Para Teresa de Anchorena, da Comissão de Monumentos, o ministro da Cultura da Cidade de Buenos Aires, Hernan Lombardi, tinha a obrigação de intervir para proteger o Café. "Ele não o fez", lamentou ela.

O dirigente da ONG "Basta de demolir", Santiago Pusso, pensa, inclusive, em entrar com uma queixa contra Lombardi, "por ter faltado com seus deveres de funcionário".

Um local tombado Tombado pelo Estado e datando de 1917, o Richmond é um local muito caro à memória da França e sua legendária 'Aéropostale', correio aéreo. Antoine de Saint-Exupéry e Jean Mermoz tinham o hábito de se refazer das longas viagens frequentando a sala do andar térreo e jogar bilhar no subsolo.
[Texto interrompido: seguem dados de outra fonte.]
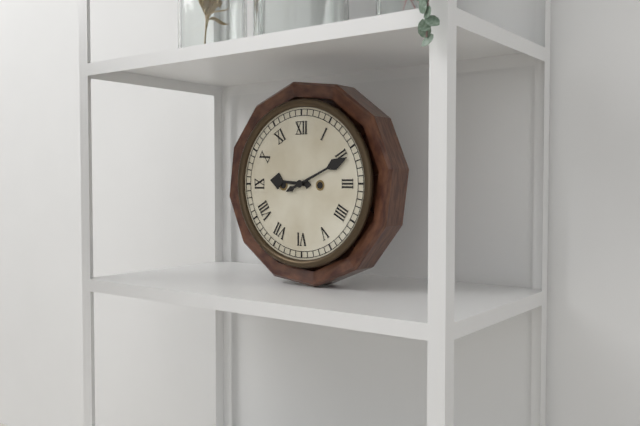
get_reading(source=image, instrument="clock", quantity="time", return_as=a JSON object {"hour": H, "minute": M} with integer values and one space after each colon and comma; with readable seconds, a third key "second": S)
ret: {"hour": 9, "minute": 11}
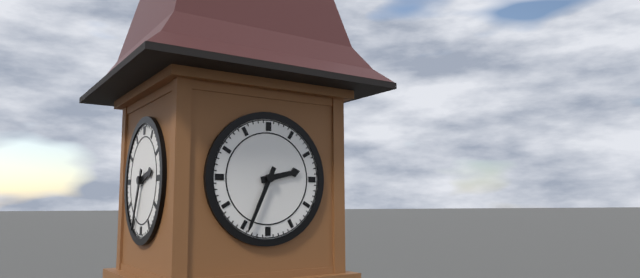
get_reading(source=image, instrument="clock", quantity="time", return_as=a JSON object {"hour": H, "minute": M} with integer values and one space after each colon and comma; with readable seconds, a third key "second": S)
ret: {"hour": 2, "minute": 34}
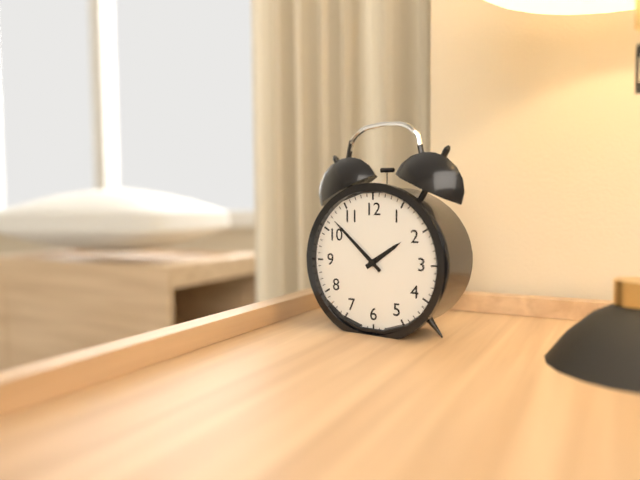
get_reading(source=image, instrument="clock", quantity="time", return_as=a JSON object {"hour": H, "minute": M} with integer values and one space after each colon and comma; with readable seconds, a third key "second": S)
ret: {"hour": 1, "minute": 52}
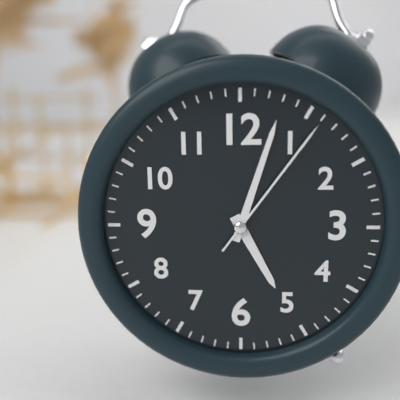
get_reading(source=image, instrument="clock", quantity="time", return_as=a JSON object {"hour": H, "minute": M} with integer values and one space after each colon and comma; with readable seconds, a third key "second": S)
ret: {"hour": 5, "minute": 3, "second": 6}
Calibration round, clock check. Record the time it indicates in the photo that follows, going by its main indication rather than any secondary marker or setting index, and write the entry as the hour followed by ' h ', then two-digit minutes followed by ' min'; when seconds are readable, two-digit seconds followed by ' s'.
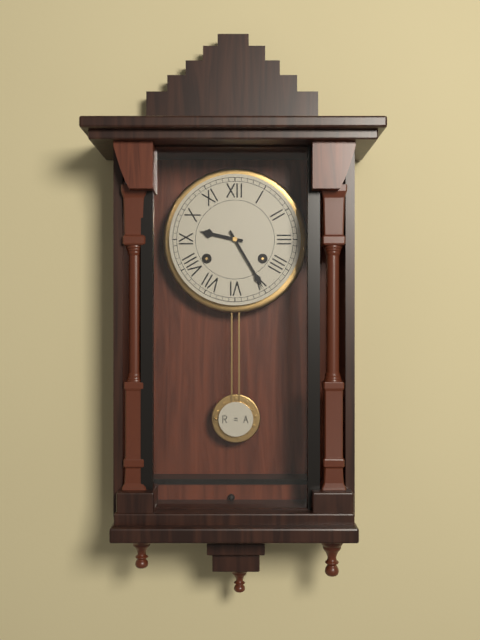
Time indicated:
9 h 25 min
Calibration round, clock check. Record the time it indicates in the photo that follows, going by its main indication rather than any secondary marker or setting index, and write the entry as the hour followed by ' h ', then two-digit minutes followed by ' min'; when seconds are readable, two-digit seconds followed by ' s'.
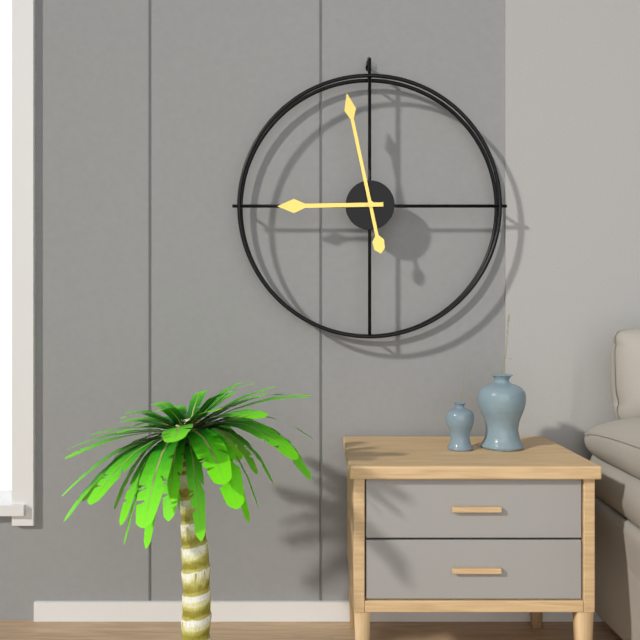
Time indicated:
8 h 58 min
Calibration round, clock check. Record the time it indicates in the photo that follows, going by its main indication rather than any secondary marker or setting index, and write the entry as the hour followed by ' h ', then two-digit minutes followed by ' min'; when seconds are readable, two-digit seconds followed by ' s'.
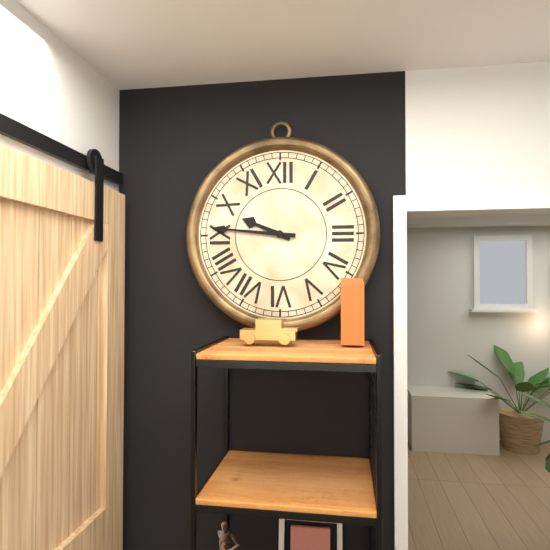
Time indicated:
9 h 46 min
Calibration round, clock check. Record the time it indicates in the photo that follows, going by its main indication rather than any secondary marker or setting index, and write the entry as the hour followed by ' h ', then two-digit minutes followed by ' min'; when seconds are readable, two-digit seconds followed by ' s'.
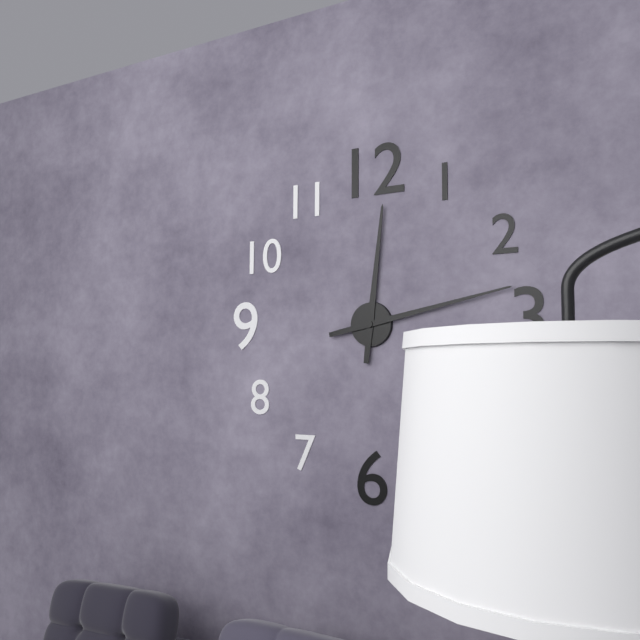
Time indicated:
12 h 13 min
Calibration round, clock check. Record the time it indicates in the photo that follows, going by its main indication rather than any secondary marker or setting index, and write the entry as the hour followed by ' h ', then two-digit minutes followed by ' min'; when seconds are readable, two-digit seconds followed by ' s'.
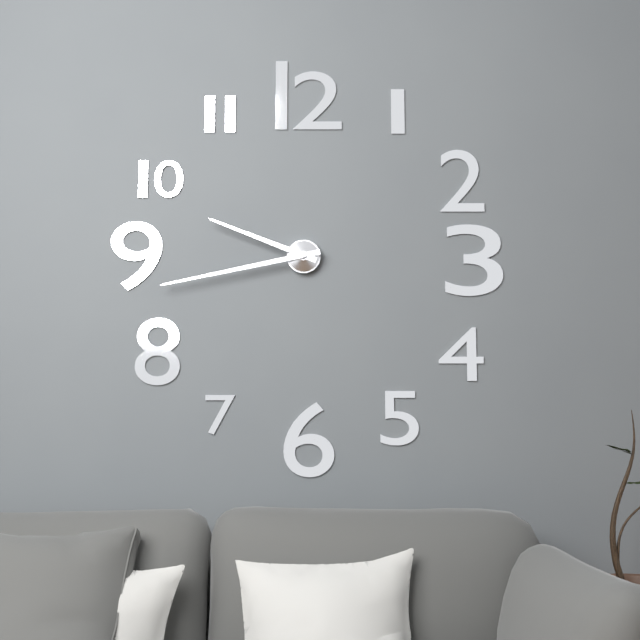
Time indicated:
9 h 43 min
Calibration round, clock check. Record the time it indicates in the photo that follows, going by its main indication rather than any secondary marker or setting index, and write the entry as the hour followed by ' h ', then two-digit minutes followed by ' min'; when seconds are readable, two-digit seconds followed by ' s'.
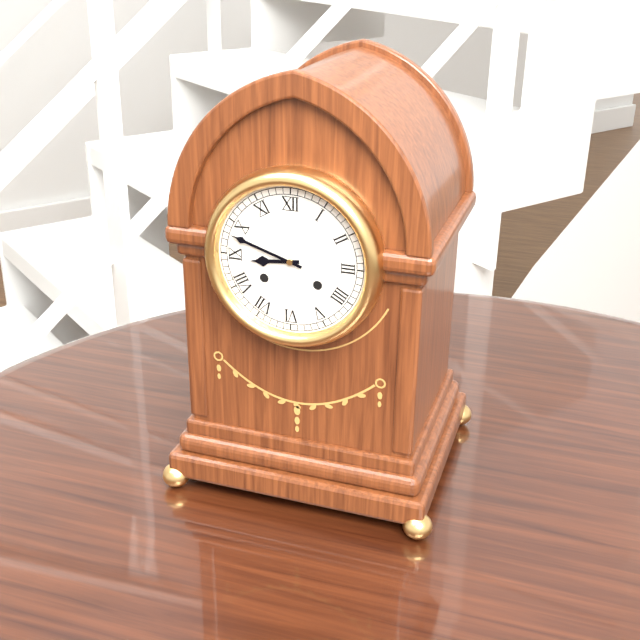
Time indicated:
8 h 48 min
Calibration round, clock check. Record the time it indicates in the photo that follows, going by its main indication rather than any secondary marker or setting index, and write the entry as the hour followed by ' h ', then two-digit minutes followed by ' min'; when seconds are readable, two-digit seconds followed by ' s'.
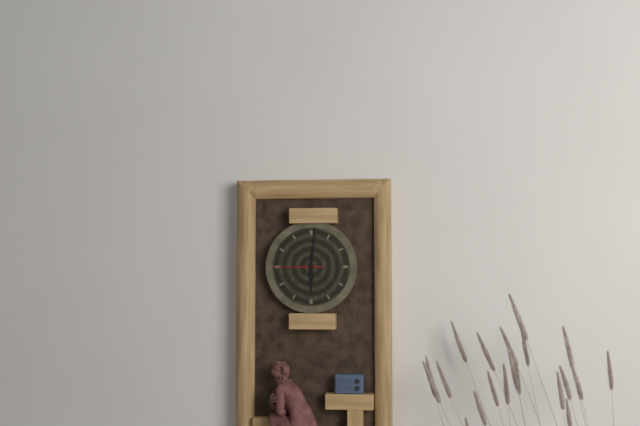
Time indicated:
6 h 01 min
O autor de "Vol de nuit", Voo noturno, morava a dois passos dali, num "pequeno e agradável apartamento mobiliado" da Galeria Güemes, na mesma rua Florida, como escreveu à mãe, no dia 20 de novembro de 1929.
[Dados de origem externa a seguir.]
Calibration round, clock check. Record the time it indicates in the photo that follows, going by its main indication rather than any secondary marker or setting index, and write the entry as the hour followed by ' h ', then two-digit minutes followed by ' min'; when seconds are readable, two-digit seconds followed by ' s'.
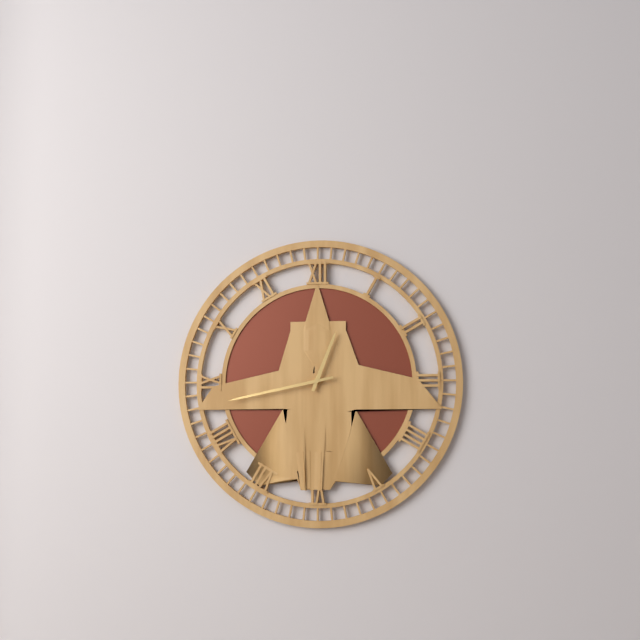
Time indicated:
12 h 43 min
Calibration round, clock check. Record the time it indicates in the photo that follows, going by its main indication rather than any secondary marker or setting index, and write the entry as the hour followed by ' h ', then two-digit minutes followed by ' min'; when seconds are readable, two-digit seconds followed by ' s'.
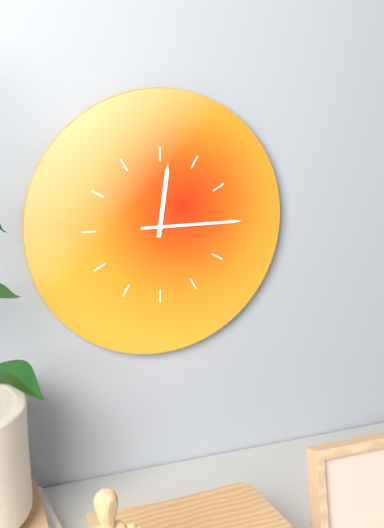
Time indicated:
12 h 15 min
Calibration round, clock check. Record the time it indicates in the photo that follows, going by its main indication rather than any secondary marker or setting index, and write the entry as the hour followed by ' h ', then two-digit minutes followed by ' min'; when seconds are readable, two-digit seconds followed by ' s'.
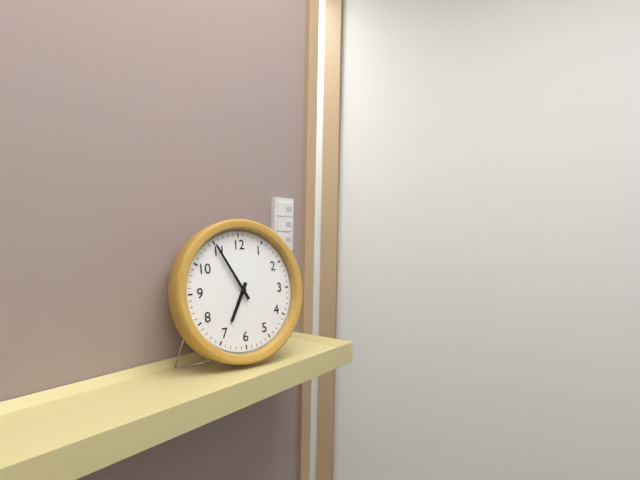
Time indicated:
6 h 55 min
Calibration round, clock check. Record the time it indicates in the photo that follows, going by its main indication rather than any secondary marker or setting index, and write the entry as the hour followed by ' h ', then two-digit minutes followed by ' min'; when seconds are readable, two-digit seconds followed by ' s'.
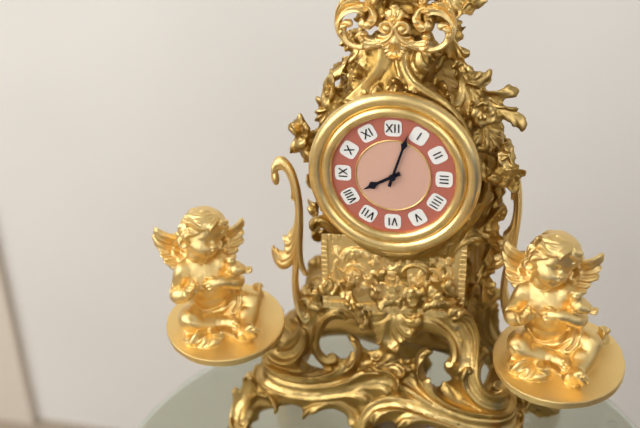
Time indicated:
8 h 03 min
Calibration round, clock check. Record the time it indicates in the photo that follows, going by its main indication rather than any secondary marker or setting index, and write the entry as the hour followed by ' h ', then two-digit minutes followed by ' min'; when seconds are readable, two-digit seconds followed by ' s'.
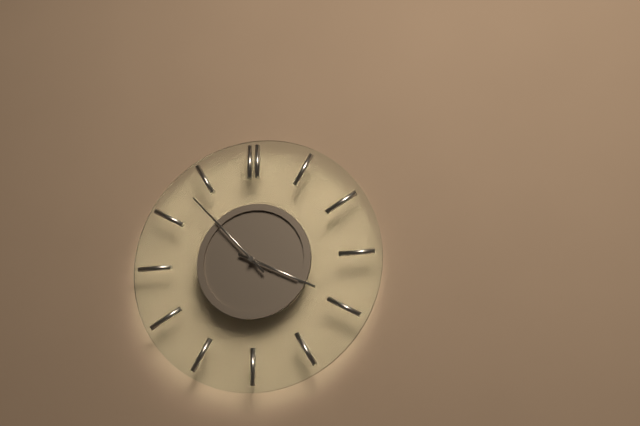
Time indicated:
3 h 53 min
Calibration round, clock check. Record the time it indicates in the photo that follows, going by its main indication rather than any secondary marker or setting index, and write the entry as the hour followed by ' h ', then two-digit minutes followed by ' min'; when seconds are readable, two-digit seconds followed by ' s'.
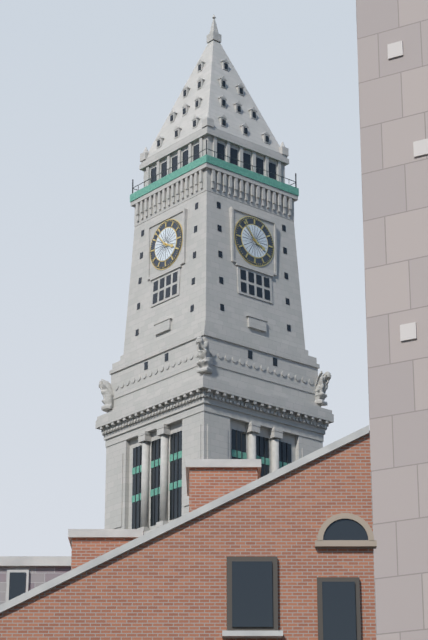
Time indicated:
3 h 53 min
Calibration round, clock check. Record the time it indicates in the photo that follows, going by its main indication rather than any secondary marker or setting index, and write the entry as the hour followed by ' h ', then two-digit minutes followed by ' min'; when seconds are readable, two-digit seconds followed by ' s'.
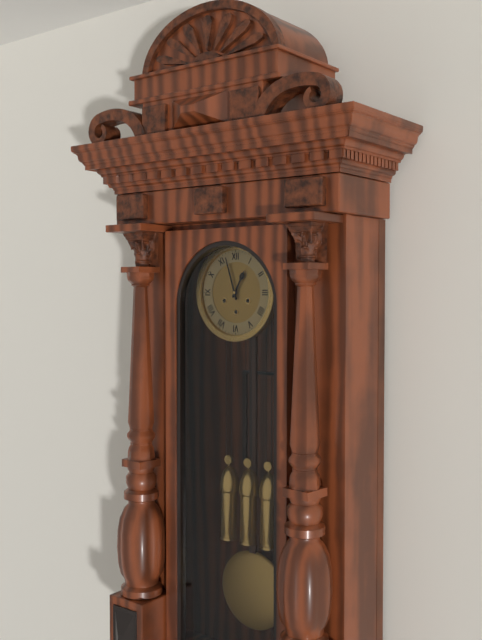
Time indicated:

O Richmond é, também, um patrimônio de grande valor para a Bélgica, uma vez que a decoração, com os lambris de madeira, são uma obra-prima do arquiteto belga Jules Dormal, que dirigiu também os trabalhos de construção do Teatro Colon, a ópera argentina.

Ainda há tempo de salvá-lo?

"Não se pode obrigar um proprietário a preservar um determinado tipo de negócio", escreveu Lombardi sobre o Richmond, num momento em que os defensores do patrimônio citam, justamente, uma lei que preserva a atividade dos cafés tombados.
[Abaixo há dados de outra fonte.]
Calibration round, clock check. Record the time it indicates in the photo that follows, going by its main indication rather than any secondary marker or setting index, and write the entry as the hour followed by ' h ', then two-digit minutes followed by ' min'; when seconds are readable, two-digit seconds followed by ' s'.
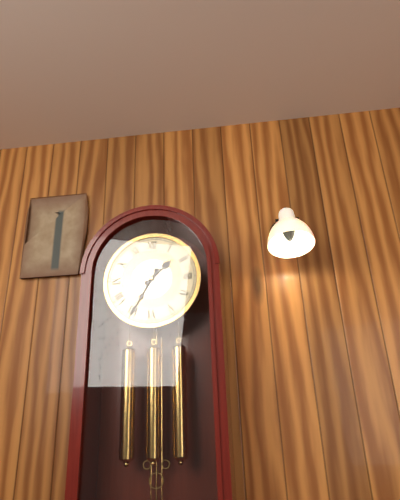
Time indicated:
1 h 35 min
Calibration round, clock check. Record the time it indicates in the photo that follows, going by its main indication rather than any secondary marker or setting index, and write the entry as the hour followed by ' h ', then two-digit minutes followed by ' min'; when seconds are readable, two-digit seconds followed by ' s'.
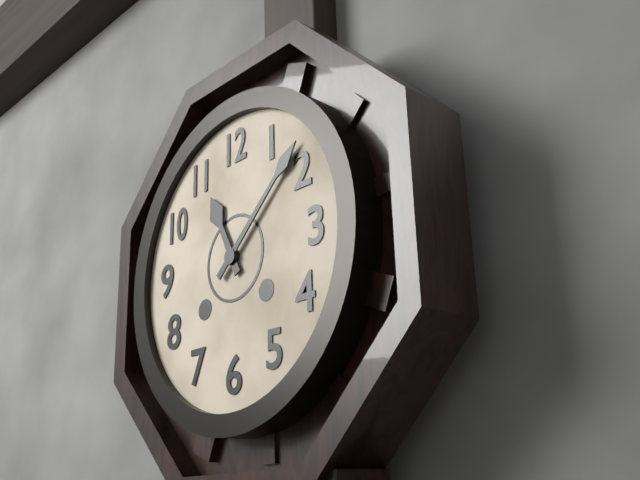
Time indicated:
11 h 08 min
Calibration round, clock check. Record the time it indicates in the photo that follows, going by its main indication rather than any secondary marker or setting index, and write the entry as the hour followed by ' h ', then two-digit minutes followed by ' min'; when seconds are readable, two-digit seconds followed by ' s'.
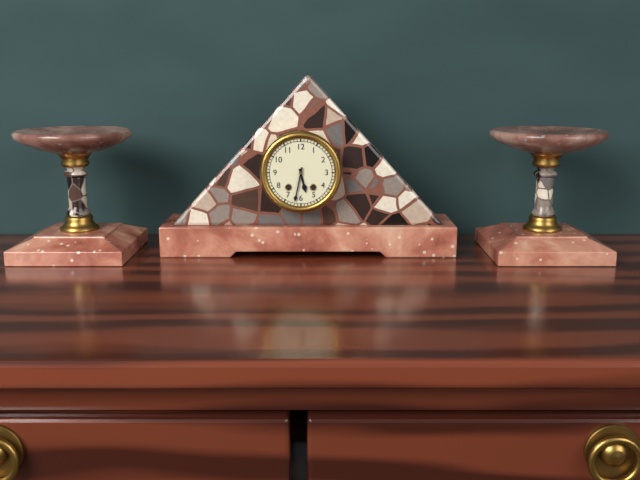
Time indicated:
5 h 32 min
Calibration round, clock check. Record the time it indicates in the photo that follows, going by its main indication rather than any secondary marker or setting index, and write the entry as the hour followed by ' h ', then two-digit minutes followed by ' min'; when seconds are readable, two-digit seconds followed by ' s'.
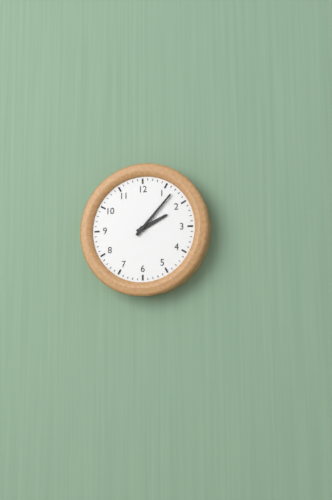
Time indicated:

"Os proprietários já retiraram os móveis", disse à AFP um porta-voz do ministro. "Tentamos negociar com eles", acrescentou, de forma evasiva.

Um magistrado, Fernando Juan Lima, acionado por um deputado de Buenos Aires, Maria José Lubertino, ordenou a volta da mobília, assim como uma vigilância policial permanente diante do Café.

"O que está em jogo é do interesse geral", citou uma fonte do judiciário ligada ao dossiê.